3) The public outreach function is at odds with the private advice function. If the Council’s sole task were to provide advice to the President and senior officials, then it could play an important role in promoting policy coherence and addressing the “hot button” political issues of tax, trade, and agricultural policy that have such important ramifications for global development. But, understandably, the Administration is reluctant to give outsiders a peek into such sensitive policy decisions. On the flip side, the fact that the Council makes its recommendations to the President renders it unwilling or unable to conduct its work transparently and with broad public participation, which would be necessary for the Council to serve as a bridge between the public and private sectors. Sadly, its dual mission has in some ways forced the Council to adopt the worst of both worlds.
Whither the Council?
There is one function that is absolutely essential to the future of development as a central pillar of U.S. foreign policy, and which is not currently being carried out by any U.S. government or outside entity of which I am aware: an exploration of WHY development is important to U.S. national security. Sure, we all have our slogans and talking points about the relationship between global development and U.S. jobs and exports, conflict and instability, health, migration, climate change, and so forth, but how much of it has actually been quantified through scientific research, or built into a compelling narrative that can be easily explained to the average American citizen? As anyone who has ever tried to pitch foreign aid to the public surely knows, it’s an uphill battle. It takes time and effort, and there’s ample evidence that people simply ignore facts that don’t fit within their existing belief system. But if we’re ever to get beyond the third-class status accorded development and begin treating it as a national security and foreign policy imperative, we need to demonstrate exactly why that’s the case – including, but not exclusively, because it reflects our moral values. This is a job that the Global Development Council, as a public-private initiative, is uniquely positioned to perform.

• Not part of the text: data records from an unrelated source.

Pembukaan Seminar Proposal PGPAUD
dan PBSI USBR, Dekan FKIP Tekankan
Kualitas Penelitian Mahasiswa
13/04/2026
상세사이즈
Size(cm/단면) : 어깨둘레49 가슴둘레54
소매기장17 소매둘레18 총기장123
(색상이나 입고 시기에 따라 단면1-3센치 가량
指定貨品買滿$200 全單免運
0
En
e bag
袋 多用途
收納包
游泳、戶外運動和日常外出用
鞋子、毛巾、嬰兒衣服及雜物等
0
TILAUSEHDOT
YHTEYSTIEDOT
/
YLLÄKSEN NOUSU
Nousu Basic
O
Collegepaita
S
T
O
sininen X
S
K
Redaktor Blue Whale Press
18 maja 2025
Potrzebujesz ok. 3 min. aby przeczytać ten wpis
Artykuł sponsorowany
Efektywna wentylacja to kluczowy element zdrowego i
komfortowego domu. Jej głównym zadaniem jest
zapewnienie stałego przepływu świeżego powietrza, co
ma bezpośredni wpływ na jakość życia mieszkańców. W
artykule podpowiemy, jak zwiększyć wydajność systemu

To fulfill this mission, the Council would need to take a multi-pronged approach: research, to discover what we know and don’t know about the relationship between development and national security; recommendations to the President about the “spill-over” effects of our non-aid policies (such as trade, energy, environment, agriculture, tax, and arms sales) on global development; outreach and collaboration with the private sector to get the messages out and the policies right; turning the West Point speech and the soon-to-be-released National Security Strategy into actionable steps for development; and bringing the message to the American public through the Presidential Conference on Global Development that the Council has recommended.
That would not only put the meat on the bones of the Obama Doctrine, it would breathe new life into a Council that has otherwise failed to excite.